Kramer Kirsten E, Rose-Pehrsson Susan L, Hammond Mark H, Tillett Duane, Streckert Holger H
Naval Research Laboratory, Chemistry Division Code 6181, Washington, DC 20375-5342, USA.
Anal Chim Acta. 2007 Feb 12;584(1):78-88. doi: 10.1016/j.aca.2006.11.030. Epub 2006 Nov 12.
Electrochemical sensors composed of a ceramic-metallic (cermet) solid electrolyte are used for the detection of gaseous sulfur compounds SO(2), H(2)S, and CS(2) in a study involving 11 toxic industrial chemical (TIC) compounds. The study examines a sensor array containing four cermet sensors varying in electrode-electrolyte composition, designed to offer selectivity for multiple compounds. The sensors are driven by cyclic voltammetry to produce a current-voltage profile for each analyte. Raw voltammograms are processed by background subtraction of clean air, and the four sensor signals are concatenated to form one vector of points. The high-resolution signal is compressed by wavelet transformation and a probabilistic neural network is used for classification. In this study, training data from one sensor array was used to formulate models which were validated with data from a second sensor array. Of the 11 gases studied, 3 that contained sulfur produced the strongest responses and were successfully analyzed when the remaining compounds were treated as interferents.
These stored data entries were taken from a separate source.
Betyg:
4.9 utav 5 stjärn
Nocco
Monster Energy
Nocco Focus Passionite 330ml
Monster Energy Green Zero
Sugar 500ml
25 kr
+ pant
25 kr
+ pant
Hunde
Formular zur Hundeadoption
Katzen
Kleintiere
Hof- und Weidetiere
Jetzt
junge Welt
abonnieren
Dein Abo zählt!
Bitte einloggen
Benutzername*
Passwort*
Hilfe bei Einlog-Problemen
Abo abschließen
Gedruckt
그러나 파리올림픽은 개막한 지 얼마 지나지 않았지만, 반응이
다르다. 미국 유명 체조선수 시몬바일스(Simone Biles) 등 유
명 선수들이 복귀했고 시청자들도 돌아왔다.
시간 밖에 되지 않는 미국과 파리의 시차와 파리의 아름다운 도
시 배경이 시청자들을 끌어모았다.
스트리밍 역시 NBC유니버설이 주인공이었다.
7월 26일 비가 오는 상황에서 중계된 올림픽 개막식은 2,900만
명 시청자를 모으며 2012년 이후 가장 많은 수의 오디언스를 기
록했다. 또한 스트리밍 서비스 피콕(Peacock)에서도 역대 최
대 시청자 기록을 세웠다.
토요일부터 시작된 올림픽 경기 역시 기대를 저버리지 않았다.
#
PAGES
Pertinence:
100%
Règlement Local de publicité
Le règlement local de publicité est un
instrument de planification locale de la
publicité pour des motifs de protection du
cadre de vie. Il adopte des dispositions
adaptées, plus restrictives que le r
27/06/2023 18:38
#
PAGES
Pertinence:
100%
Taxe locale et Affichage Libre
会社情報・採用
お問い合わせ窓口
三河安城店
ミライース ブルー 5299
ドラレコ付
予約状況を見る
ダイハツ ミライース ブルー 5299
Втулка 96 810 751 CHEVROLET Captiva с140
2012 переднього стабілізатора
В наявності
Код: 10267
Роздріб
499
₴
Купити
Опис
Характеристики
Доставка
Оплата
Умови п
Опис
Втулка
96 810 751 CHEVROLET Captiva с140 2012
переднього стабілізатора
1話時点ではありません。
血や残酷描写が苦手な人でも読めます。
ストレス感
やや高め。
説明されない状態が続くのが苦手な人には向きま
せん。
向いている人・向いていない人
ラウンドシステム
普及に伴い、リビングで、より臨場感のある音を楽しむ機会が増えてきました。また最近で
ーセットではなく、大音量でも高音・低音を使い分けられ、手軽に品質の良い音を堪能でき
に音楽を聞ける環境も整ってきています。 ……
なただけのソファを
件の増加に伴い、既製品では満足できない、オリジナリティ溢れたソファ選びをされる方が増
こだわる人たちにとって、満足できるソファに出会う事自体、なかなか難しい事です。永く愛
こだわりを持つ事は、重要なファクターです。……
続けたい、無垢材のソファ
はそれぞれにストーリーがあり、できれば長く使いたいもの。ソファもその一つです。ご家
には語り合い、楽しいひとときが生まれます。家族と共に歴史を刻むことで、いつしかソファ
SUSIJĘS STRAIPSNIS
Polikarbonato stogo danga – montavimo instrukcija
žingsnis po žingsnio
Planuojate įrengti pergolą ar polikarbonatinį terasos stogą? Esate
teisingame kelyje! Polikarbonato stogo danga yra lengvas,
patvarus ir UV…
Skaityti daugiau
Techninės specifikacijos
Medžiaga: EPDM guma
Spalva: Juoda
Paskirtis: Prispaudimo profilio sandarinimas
Analytes were measured from 10 to 200% of their threshold-limited value (TLV) according to the 8-h time weighted average (TWA) exposure limits defined by the National Institute of Occupational Safety and Health (NIOSH). True positive classification rates of 93.3, 96.7, and 76.7% for SO(2), H(2)S, and CS(2), respectively, were achieved for prediction of one sensor unit when a second sensor was used for modeling. True positive rates of 83.3, 90.0, and 90.0% for SO(2), H(2)S, and CS(2), respectively, were achieved for the second sensor unit when the first sensor unit was used for modeling. Most of the misclassifications were for low concentration levels (such 10-25% TLV) in which case the compound was classified as clean air. Between the two sensors, the false positive rates were 2.2% or lower for the three sulfur compounds, 0.9% or lower for the interferents (eight remaining analytes), and 5.8% or lower for clean air. The cermet sensor arrays used in this analysis are rugged, low cost, reusable, and show promise for multiple compound detection at parts-per-million (ppm) levels.
在一项涉及11种有毒工业化学品(TIC)化合物的研究中,由陶瓷 - 金属(金属陶瓷)固体电解质组成的电化学传感器用于检测气态硫化合物SO₂、H₂S和CS₂。该研究考察了一个包含四个金属陶瓷传感器的传感器阵列,这些传感器的电极 - 电解质组成各不相同,旨在对多种化合物具有选择性。通过循环伏安法驱动传感器,以产生每种分析物的电流 - 电压曲线。原始伏安图通过对清洁空气进行背景扣除来处理,并且将四个传感器信号连接起来形成一个点向量。通过小波变换对高分辨率信号进行压缩,并使用概率神经网络进行分类。在本研究中,来自一个传感器阵列的训练数据用于构建模型,并用来自第二个传感器阵列的数据进行验证。在所研究的11种气体中,3种含硫气体产生了最强的响应,并且当将其余化合物视为干扰物时能够成功分析。根据美国国家职业安全与健康研究所(NIOSH)定义的8小时时间加权平均(TWA)暴露限值,分析物的测量浓度为其阈限值(TLV)的10%至200%。当使用第二个传感器进行建模时,对于一个传感器单元的预测,SO₂、H₂S和CS₂的真阳性分类率分别达到93.3%、96.7%和76.7%。当使用第一个传感器单元进行建模时,第二个传感器单元的SO₂、H₂S和CS₂的真阳性率分别达到83.3%、90.0%和90.0%。大多数错误分类发生在低浓度水平(如10 - 25% TLV),在这种情况下,化合物被分类为清洁空气。在两个传感器之间,三种硫化合物的假阳性率为2.2%或更低,干扰物(其余八种分析物)的假阳性率为0.9%或更低,清洁空气的假阳性率为5.8%或更低。本分析中使用的金属陶瓷传感器阵列坚固耐用、成本低、可重复使用,并且在百万分之一(ppm)水平上对多种化合物检测显示出前景。